Any one know of any nice sites which welcome dogs and are close to a beach open this time of year?? 

Tina


----------



## Steptoe (Nov 8, 2005)

Hi Tina,

Searles at Hunstanton are open at this time of year, stayed there myself a couple of times, nice site & good facilities, don't know about dogs though.

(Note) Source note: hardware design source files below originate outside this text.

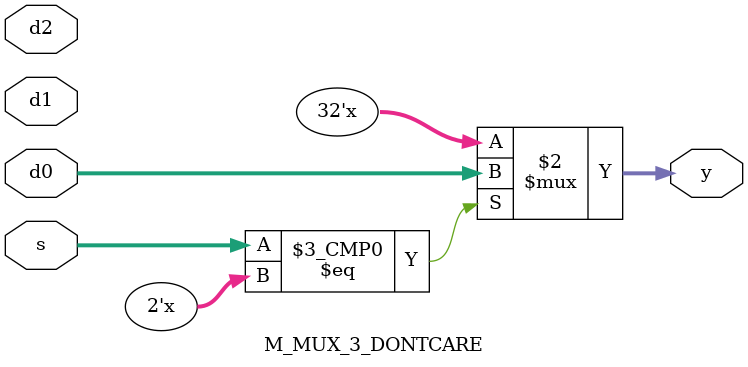
<source format=v>
module M_MUX_3_DONTCARE(
    input[31:0] d0, d1, d2,
    input[1:0] s,
    output reg[31:0] y);

    always@(*)
    begin
        case(s)
            2'bxx : y<=d0;
            2'b00 : y<=d0;
            2'b01 : y<=d1;
            2'b10 : y<=d2;
        endcase
    end

endmodule
</source>
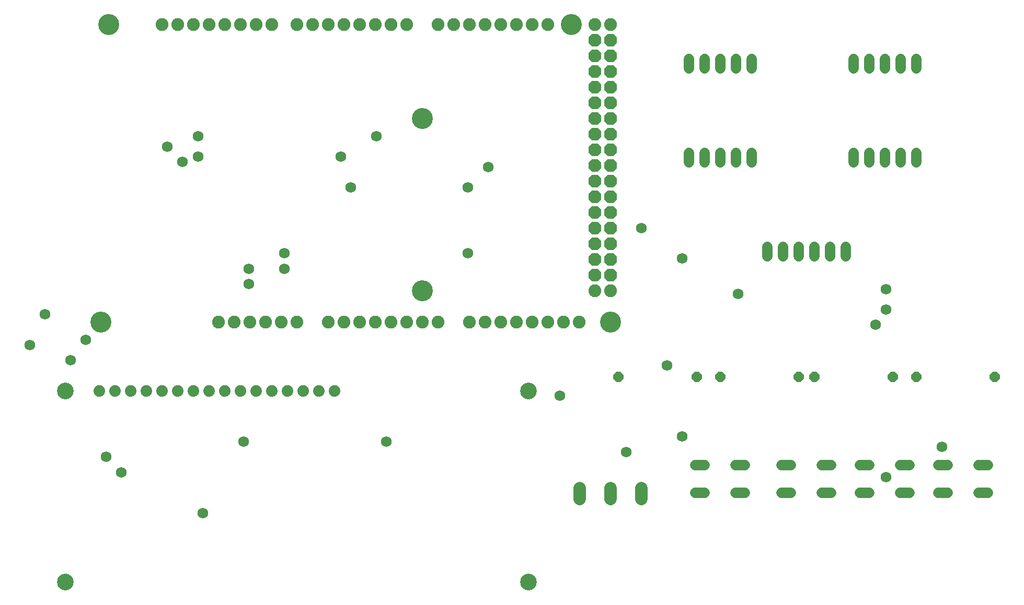
<source format=gbr>
G04 EAGLE Gerber RS-274X export*
G75*
%MOMM*%
%FSLAX34Y34*%
%LPD*%
%INSoldermask Bottom*%
%IPPOS*%
%AMOC8*
5,1,8,0,0,1.08239X$1,22.5*%
G01*
%ADD10C,2.082800*%
%ADD11P,2.254402X8X112.500000*%
%ADD12C,3.403200*%
%ADD13C,1.879600*%
%ADD14C,2.703200*%
%ADD15C,1.727200*%
%ADD16C,2.003200*%
%ADD17P,1.759533X8X22.500000*%
%ADD18P,1.759533X8X202.500000*%
%ADD19C,1.727200*%


D10*
X762000Y482600D03*
X787400Y482600D03*
X812800Y482600D03*
X838200Y482600D03*
X863600Y482600D03*
X889000Y482600D03*
X914400Y482600D03*
X736600Y482600D03*
X711200Y965200D03*
X736600Y965200D03*
X762000Y965200D03*
X787400Y965200D03*
X812800Y965200D03*
X838200Y965200D03*
X863600Y965200D03*
X685800Y965200D03*
X533400Y482600D03*
X558800Y482600D03*
X584200Y482600D03*
X609600Y482600D03*
X635000Y482600D03*
X660400Y482600D03*
X685800Y482600D03*
X508000Y482600D03*
X482600Y965200D03*
X508000Y965200D03*
X533400Y965200D03*
X558800Y965200D03*
X584200Y965200D03*
X609600Y965200D03*
X635000Y965200D03*
X457200Y965200D03*
X264160Y965200D03*
X289560Y965200D03*
X314960Y965200D03*
X340360Y965200D03*
X365760Y965200D03*
X391160Y965200D03*
X416560Y965200D03*
X238760Y965200D03*
D11*
X965200Y762000D03*
X939800Y762000D03*
X965200Y787400D03*
X939800Y787400D03*
X965200Y812800D03*
X939800Y812800D03*
X965200Y838200D03*
X939800Y838200D03*
X965200Y863600D03*
X939800Y863600D03*
X965200Y889000D03*
X939800Y889000D03*
X965200Y914400D03*
X939800Y914400D03*
X965200Y939800D03*
X939800Y939800D03*
X965200Y558800D03*
X939800Y558800D03*
X965200Y584200D03*
X939800Y584200D03*
X965200Y609600D03*
X939800Y609600D03*
X965200Y635000D03*
X939800Y635000D03*
X965200Y660400D03*
X939800Y660400D03*
X965200Y685800D03*
X939800Y685800D03*
X965200Y711200D03*
X939800Y711200D03*
X965200Y736600D03*
X939800Y736600D03*
D10*
X939800Y533400D03*
X965200Y533400D03*
X939800Y965200D03*
X965200Y965200D03*
X330200Y482600D03*
X355600Y482600D03*
X381000Y482600D03*
X406400Y482600D03*
X431800Y482600D03*
X457200Y482600D03*
D12*
X152400Y965200D03*
X139700Y482600D03*
X660400Y812800D03*
X660400Y533400D03*
X901700Y965200D03*
X965200Y482600D03*
D13*
X137200Y370900D03*
X162600Y370900D03*
X188000Y370900D03*
X213400Y370900D03*
X238800Y370900D03*
X264200Y370900D03*
X289600Y370900D03*
X315000Y370900D03*
X340400Y370900D03*
X365800Y370900D03*
X391200Y370900D03*
X416600Y370900D03*
X442000Y370900D03*
X467400Y370900D03*
X492800Y370900D03*
X518200Y370900D03*
D14*
X82200Y60900D03*
X832200Y60900D03*
X82200Y370900D03*
X832200Y370900D03*
D15*
X1346200Y589280D02*
X1346200Y604520D01*
X1320800Y604520D02*
X1320800Y589280D01*
X1295400Y589280D02*
X1295400Y604520D01*
X1270000Y604520D02*
X1270000Y589280D01*
X1244600Y589280D02*
X1244600Y604520D01*
X1219200Y604520D02*
X1219200Y589280D01*
X1358900Y894080D02*
X1358900Y909320D01*
X1384300Y909320D02*
X1384300Y894080D01*
X1409700Y894080D02*
X1409700Y909320D01*
X1435100Y909320D02*
X1435100Y894080D01*
X1460500Y894080D02*
X1460500Y909320D01*
X1092200Y909320D02*
X1092200Y894080D01*
X1117600Y894080D02*
X1117600Y909320D01*
X1143000Y909320D02*
X1143000Y894080D01*
X1168400Y894080D02*
X1168400Y909320D01*
X1193800Y909320D02*
X1193800Y894080D01*
X1092200Y756920D02*
X1092200Y741680D01*
X1117600Y741680D02*
X1117600Y756920D01*
X1143000Y756920D02*
X1143000Y741680D01*
X1168400Y741680D02*
X1168400Y756920D01*
X1193800Y756920D02*
X1193800Y741680D01*
X1358900Y741680D02*
X1358900Y756920D01*
X1384300Y756920D02*
X1384300Y741680D01*
X1409700Y741680D02*
X1409700Y756920D01*
X1435100Y756920D02*
X1435100Y741680D01*
X1460500Y741680D02*
X1460500Y756920D01*
D16*
X915200Y213700D02*
X915200Y195700D01*
X965200Y195700D02*
X965200Y213700D01*
X1015200Y213700D02*
X1015200Y195700D01*
D17*
X977900Y393700D03*
X1104900Y393700D03*
X1143000Y393700D03*
X1270000Y393700D03*
D18*
X1422400Y393700D03*
X1295400Y393700D03*
D17*
X1460500Y393700D03*
X1587500Y393700D03*
D15*
X1183132Y205994D02*
X1167892Y205994D01*
X1167892Y251206D02*
X1183132Y251206D01*
X1118108Y205994D02*
X1102868Y205994D01*
X1102868Y251206D02*
X1118108Y251206D01*
X1307592Y205994D02*
X1322832Y205994D01*
X1322832Y251206D02*
X1307592Y251206D01*
X1257808Y205994D02*
X1242568Y205994D01*
X1242568Y251206D02*
X1257808Y251206D01*
X1434592Y205994D02*
X1449832Y205994D01*
X1449832Y251206D02*
X1434592Y251206D01*
X1384808Y205994D02*
X1369568Y205994D01*
X1369568Y251206D02*
X1384808Y251206D01*
X1561592Y205994D02*
X1576832Y205994D01*
X1576832Y251206D02*
X1561592Y251206D01*
X1511808Y205994D02*
X1496568Y205994D01*
X1496568Y251206D02*
X1511808Y251206D01*
D19*
X1411605Y231140D03*
X24765Y445770D03*
X379730Y569595D03*
X767715Y734695D03*
X1172210Y528320D03*
X1056640Y412750D03*
X173355Y239395D03*
X49530Y495300D03*
X437515Y594360D03*
X437515Y569595D03*
X1411605Y503555D03*
X602615Y288925D03*
X148590Y264160D03*
X297180Y784225D03*
X586105Y784225D03*
X1411605Y536575D03*
X883285Y363220D03*
X1395095Y478790D03*
X1081405Y297180D03*
X305435Y173355D03*
X297180Y751205D03*
X528320Y751205D03*
X1015365Y635635D03*
X379730Y544830D03*
X734695Y594360D03*
X371475Y288925D03*
X90805Y421005D03*
X247650Y767715D03*
X1081405Y586105D03*
X1502410Y280670D03*
X734695Y701675D03*
X544830Y701675D03*
X272415Y742950D03*
X115570Y454025D03*
X990600Y272415D03*
M02*

</source>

http://www.searles.co.uk/index.asp


----------



## Snelly (Aug 20, 2005)

It does seem to have rave reviews

link


----------



## TinaGlenn (Jul 7, 2006)

Thanks for those, will see where we can get booked.

Tina


----------



## freewheeler (Nov 6, 2005)

CL site at Snettisham (the deer farm) is open but nothing to shout about. Rather long grass and a bit hemmed in, but about 3 miles from the beach and 1 mile into the village. 
There is another CL site at a pub in Snettisham village but not tried it - looks like a nice pub though!! 
Always try Sandringham if you are a lover of The Caravan Club style of doing things.....


----------



## 96312 (Sep 16, 2005)

Yup
Searles is ok - we stayed there in October 2005. Dogs are welcome as long as they are on a lead. I thought that the site was expensive though but you get all the facilities.
If memory serves me well, there is a large Tesco store & petrol station near the site. Sea is within walking distance - sandy beaches with breakers - very popular with dog walkers out of the main season.

have fun.

Steve


----------



## 106765 (Aug 30, 2007)

if you want to stay on a site thats margate,blackpool,skegness rolled into one then searles the place,the site at snettisham was awfull filthy toilets and showers and everybody cramped together.go for the ccc sandringham site.


----------